Model by Hao-Wei Wang, Joyce lab.

We have concentrated on two main areas: unraveling the reciprocal communication between TAMs and cancer cells in the tumor microenvironment, and investigating the mechanisms by which TAM-derived proteases promote tumor development and impair therapeutic response (Figure 2). We have investigated several distinct tumor microenvironments, including pancreatic and breast cancers, gliomas and brain metastases, cognizant of important differences between organ sites in the body.

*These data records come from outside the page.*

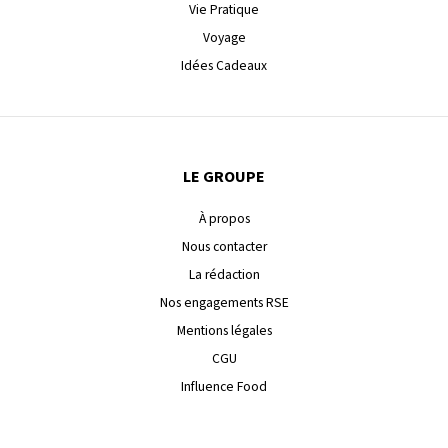
Vie Pratique
Voyage
Idées Cadeaux
LE GROUPE
À propos
Nous contacter
La rédaction
Nos engagements RSE
Mentions légales
CGU
Influence Food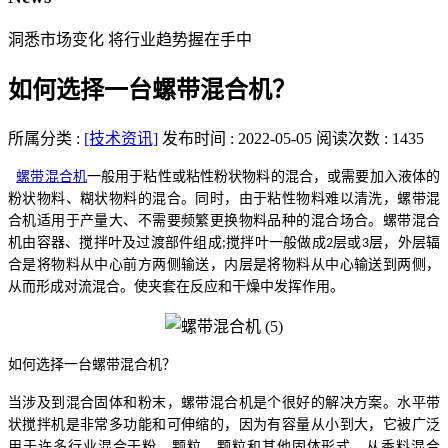
洞悉市场变化 将行业趋势握在手中
如何选择一台螺带混合机？
所属分类 :
[技术资讯]
发布时间 : 2022-05-05
阅读次数 : 1435
螺带混合机
一般用于粘性或粘性粉状物料的混合，或需要加入液体的
粉状物料、糊状物料的混合。同时，由于粘性物料难以清洗，螺带混
合机适用于产量大、不需要频繁更换物料品种的混合场合。螺带混合
机由容器、搅拌叶及过渡部件组成
搅拌叶一般做成
层或
层，外层辐
;
2
3
合是将物料从中心前方两侧输送，内层是将物料从中心输送到两侧，
从而形成对流混合。使夹套在反应和干燥中发挥作用。
如何选择一台螺带混合机？
当涉及到混合固体和粉末，螺带混合机是个很好的解决方案。水平带
状搅拌机是非常多功能和可伸缩的，因为有容量从小到大，它被广泛
用于许多行业混合干粉，颗粒，颗粒和其他固体形式。从香料混合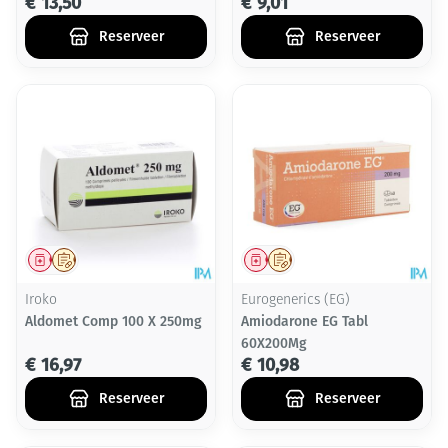
€ 13,50
€ 9,01
Reserveer
Reserveer
Geneesmiddel
Op voorschrift
Geneesmiddel
Op voorschrift
Iroko
Eurogenerics (EG)
Aldomet Comp 100 X 250mg
Amiodarone EG Tabl
60X200Mg
€ 16,97
€ 10,98
Reserveer
Reserveer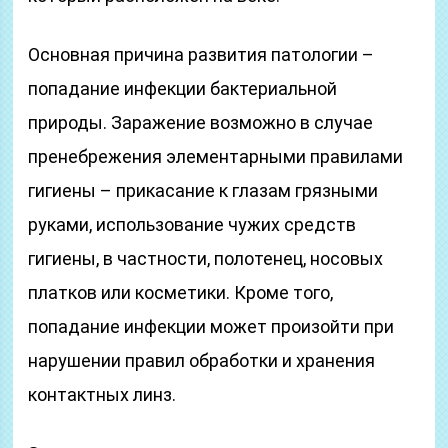
Основная причина развития патологии –
попадание инфекции бактериальной
природы. Заражение возможно в случае
пренебрежения элементарными правилами
гигиены – прикасание к глазам грязными
руками, использование чужих средств
гигиены, в частности, полотенец, носовых
платков или косметики. Кроме того,
попадание инфекции может произойти при
нарушении правил обработки и хранения
контактных линз.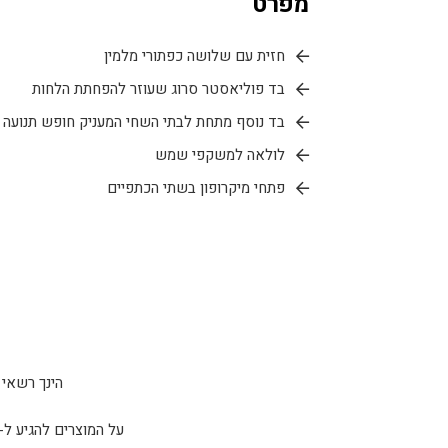
מפרט
חזית עם שלושה כפתורי מלמין
בד פוליאסטר סרוג שעוזר להפחתת הלחות
בד נוסף מתחת לבתי השחי המעניק חופש תנועה
לולאה למשקפי שמש
פתחי מיקרופון בשתי הכתפיים
הינך רשאי להחזיר 
על המוצרים להגיע ל-sparta tactical כשהם ארוזים באריזתם המקורית ו/או נמצאים במצב זהה למצב בו קיבלת אות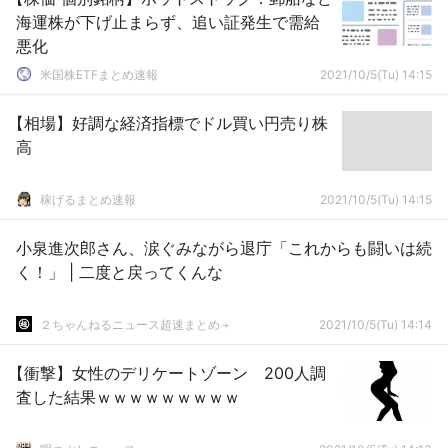
海運株が下げ止まらず、追い証発生で需給
悪化
米国株ETFまとめ速報
2021/10/5(Tu) 14:15
【相場】好調な経済指標でドル買い円売り株
高
稼げるまとめ速報
2021/10/5(Tu) 14:15
小泉進次郎さん、涙ぐみながら退庁「これからも闘いは続
く！」 | 二度と戻ってくんな
２ちゃんねるニュース超速まとめ＋
2021/10/5(Tu) 14:14
【衝撃】女性のデリケートゾーン 200人調
査した結果ｗｗｗｗｗｗｗｗｗ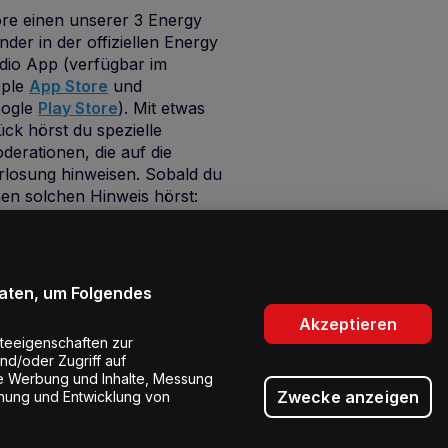
re einen unserer 3 Energy
nder in der offiziellen Energy
dio App (verfügbar im
ple
App Store
und
ogle
Play Store
). Mit etwas
ück hörst du spezielle
derationen, die auf die
rlosung hinweisen. Sobald du
nen solchen Hinweis hörst:
hüttle dein Smartphone und
 gelangst auf die
rlosungsseite.
Erfahre hier,
e der Audio Raffle
Daten, um Folgendes
nktioniert.
Akzeptieren
teeigenschaften zur
und/oder Zugriff auf
rte Werbung und Inhalte, Messung
Zwecke anzeigen
hung und Entwicklung von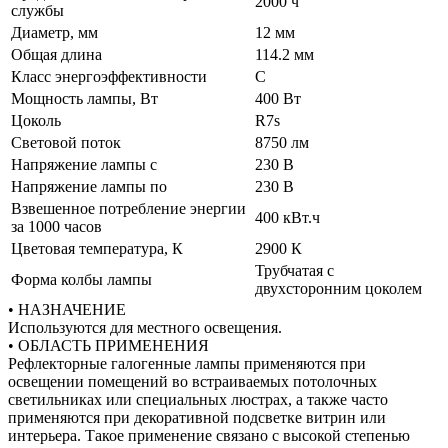
2000 ч
службы
Диаметр, мм
12 мм
Общая длина
114.2 мм
Класс энергоэффективности
C
Мощность лампы, Вт
400 Вт
Цоколь
R7s
Световой поток
8750 лм
Напряжение лампы с
230 В
Напряжение лампы по
230 В
Взвешенное потребление энергии
400 кВт.ч
за 1000 часов
Цветовая температура, К
2900 К
Трубчатая с
Форма колбы лампы
двухсторонним цоколем
• НАЗНАЧЕНИЕ
Используются для местного освещения.
• ОБЛАСТЬ ПРИМЕНЕНИЯ
Рефлекторные галогенные лампы применяются при
освещении помещений во встраиваемых потолочных
светильниках или специальных люстрах, а также часто
применяются при декоративной подсветке витрин или
интерьера. Такое применение связано с высокой степенью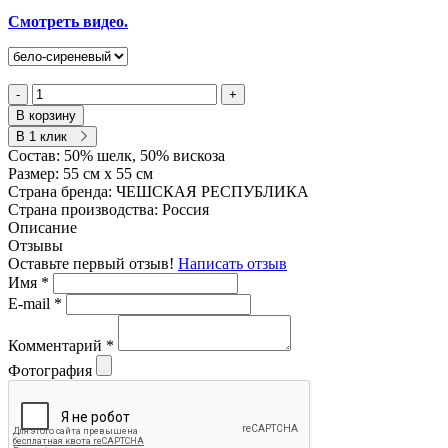
Смотреть видео.
-
+
В корзину
В 1 клик
Состав:
50% шелк, 50% вискоза
Размер:
55 см х 55 см
Страна бренда:
ЧЕШСКАЯ РЕСПУБЛИКА
Страна производства:
Россия
Описание
Отзывы
Оставьте первый отзыв!
Написать отзыв
Имя
*
E-mail
*
Комментарий
*
Фотография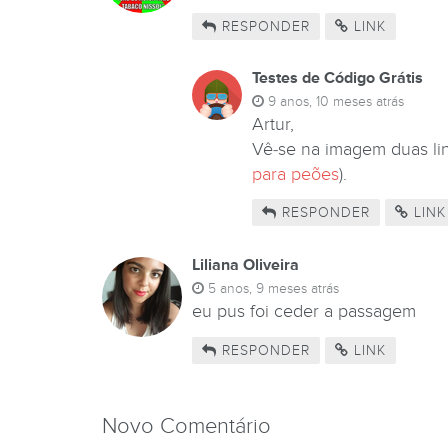
RESPONDER
LINK
Testes de Código Grátis
9 anos, 10 meses atrás
Artur,
Vê-se na imagem duas lin
para peões
).
RESPONDER
LINK
Liliana Oliveira
5 anos, 9 meses atrás
eu pus foi ceder a passagem
RESPONDER
LINK
Novo Comentário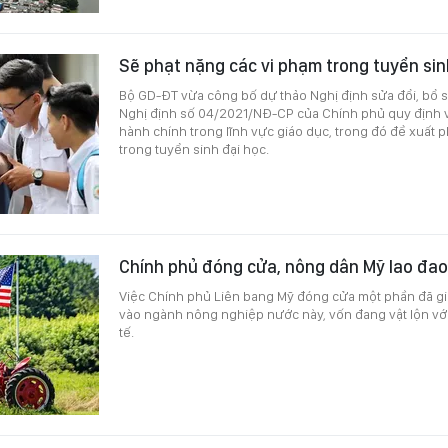
Sẽ phạt nặng các vi phạm trong tuyển sin
Bộ GD-ĐT vừa công bố dự thảo Nghị định sửa đổi, bổ 
Nghị định số 04/2021/NĐ-CP của Chính phủ quy định 
hành chính trong lĩnh vực giáo dục, trong đó đề xuất 
trong tuyển sinh đại học.
Chính phủ đóng cửa, nông dân Mỹ lao đao
Việc Chính phủ Liên bang Mỹ đóng cửa một phần đã gi
vào ngành nông nghiệp nước này, vốn đang vật lộn vớ
tế.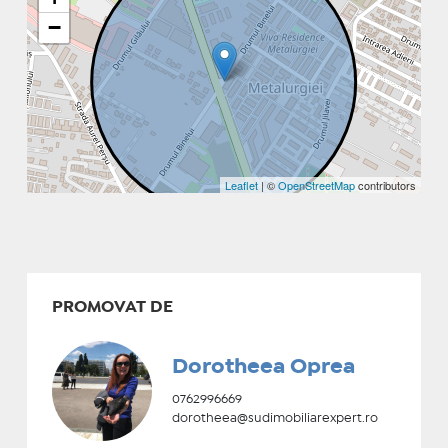
−
Leaflet
| ©
OpenStreetMap
contributors
PROMOVAT DE
Dorotheea Oprea
0762996669
dorotheea@sudimobiliarexpert.ro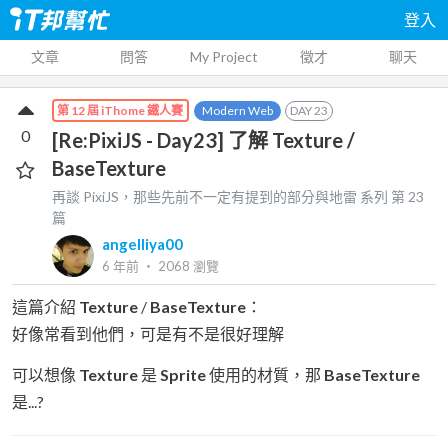
登入
文章
問答
My Project
徵才
聊天
Modern Web
DAY
23
第 12 屆 iThome 鐵人賽
0
[Re:PixiJS - Day23] 了解 Texture /
BaseTexture
再談 PixiJS，那些先前不一定有提到的部分與地雷
系列 第
23
篇
angelliya00
6 年前
‧
2068
瀏覽
這篇介紹
Texture
/
BaseTexture
：
好像常看到他們，可是有不是很好理解
可以想像
Texture
是
Sprite
使用的材質，那
BaseTexture
是...?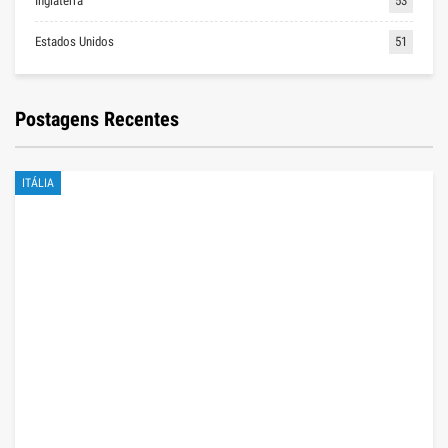
Inglaterra
53
Estados Unidos
51
Postagens Recentes
ITÁLIA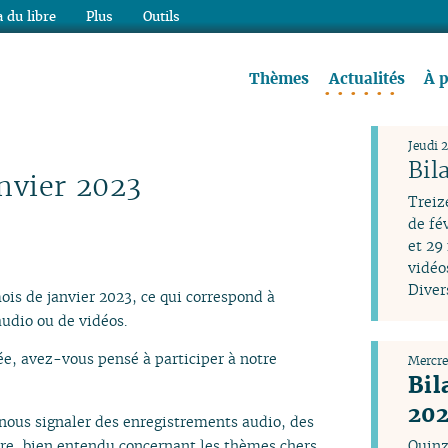
 du libre
Plus
Outils
re à lire !
Thèmes
Actualités
À 
Jeudi 
Bil
nvier 2023
Treiz
de fé
et 29
vidéo
Diver
ois de janvier 2023, ce qui correspond à
udio ou de vidéos.
e, avez-vous pensé à participer à notre
Mercred
Bil
202
 nous signaler des enregistrements audio, des
ire, bien entendu concernant les thèmes chers
Quinz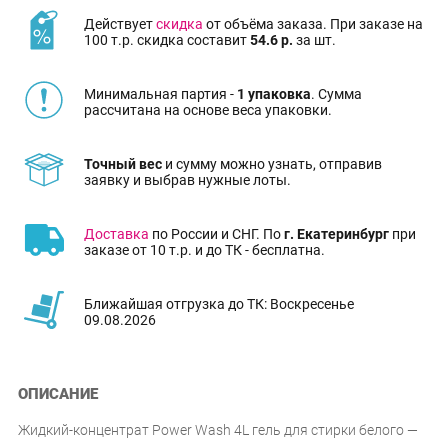
Действует
скидка
от объёма заказа. При заказе на
100 т.р. скидка составит
54.6 р.
за шт.
Минимальная партия -
1 упаковка
. Сумма
рассчитана на основе веса упаковки.
Точный вес
и сумму можно узнать, отправив
заявку и выбрав нужные лоты.
Доставка
по России и СНГ. По
г. Екатеринбург
при
заказе от 10 т.р. и до ТК - бесплатна.
Ближайшая отгрузка до ТК: Воскресенье
09.08.2026
ОПИСАНИЕ
Жидкий-концентрат Power Wash 4L гель для стирки белого —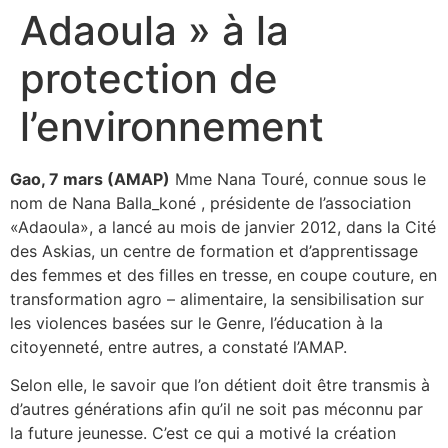
Adaoula » à la
protection de
l’environnement
Gao, 7 mars (AMAP)
Mme Nana Touré, connue sous le
nom de Nana Balla_koné , présidente de l’association
«Adaoula», a lancé au mois de janvier 2012, dans la Cité
des Askias, un centre de formation et d’apprentissage
des femmes et des filles en tresse, en coupe couture, en
transformation agro – alimentaire, la sensibilisation sur
les violences basées sur le Genre, l’éducation à la
citoyenneté, entre autres, a constaté l’AMAP.
Selon elle, le savoir que l’on détient doit être transmis à
d’autres générations afin qu’il ne soit pas méconnu par
la future jeunesse. C’est ce qui a motivé la création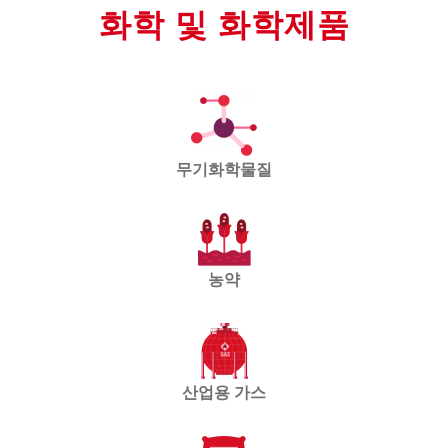
화학 및 화학제품
무기화학물질
농약
산업용 가스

A major current focus of the lab is to understand the mechanisms by which stromal cells regulate the later stages of tumor progression, namely invasion and metastasis. Moreover, emerging evidence indicates that stromal cells are mobilized and activated following anti-cancer therapy, and apparently contribute to a lack of response/ resistance to treatment. Tumors that recover from harsh cytotoxic assaults must engage programs of matrix remodeling, neo-angiogenesis, and cell repopulation, all processes that typically involve stromal cells.  Our lab is identifying the mechanisms underlying the contribution of the stromal microenvironment to therapeutic resistance, an important area of research that remains largely unexplored (Figure 3).  We employ a range of complementary approaches to address these questions including mouse models of cancer, 3D co-culture systems, and analysis of patient samples in collaboration with our clinical colleagues. Our ultimate goal is to apply this knowledge to the clinic and develop targeted therapies that disrupt essential tumor-stromal interactions.

Figure 2 Cathepsin proteases produced by bone marrow-derived macrophages enhance tumor growth, invasion and angiogenesis. This immunofluorescent image shows bone-marrow derived cells (BMDCs, green) in close association with the tumor vasculature as visualized by CD31 staining (red); nuclei were stained with DAPI (blue). The BMDCs are recruited to and infiltrate the tumor mass, where they differentiate into macrophages. Upon exposure to tumor-derived IL-4, macrophages induce cathepsin protease activity, which in turn can regulate a number of tumorigenic processes including blood vessel development.
Image provided by Leny Gocheva, Joyce lab. For details, see Gocheva, Wang et al, Genes Dev 2010.

Figure 3 In response to chemotherapy, breast tumor-associated macrophages (TAMs) secrete cathepsin proteases that decrease chemosenstivity. Shown here is an immunofluorescence analysis of mouse mammary tumor tissue using antibodies directed against macrophages (white). Tumor cells are labeled in green, DAPI (blue) is used to visualize the cell nuclei, and a cathepsin activity-based probe is in red. Taxol treatment results in an increase in cathepsin-positive macrophages in the tumor. These macrophages are able to protect tumor cells from chemotherapy-induced cell death in a cathepsin-dependent manner, and represent a novel mechanism of acquired resistance.
Image provided by Oakley Olson, Joyce lab. For details, see Shree, Olson et al, Genes Dev 2011.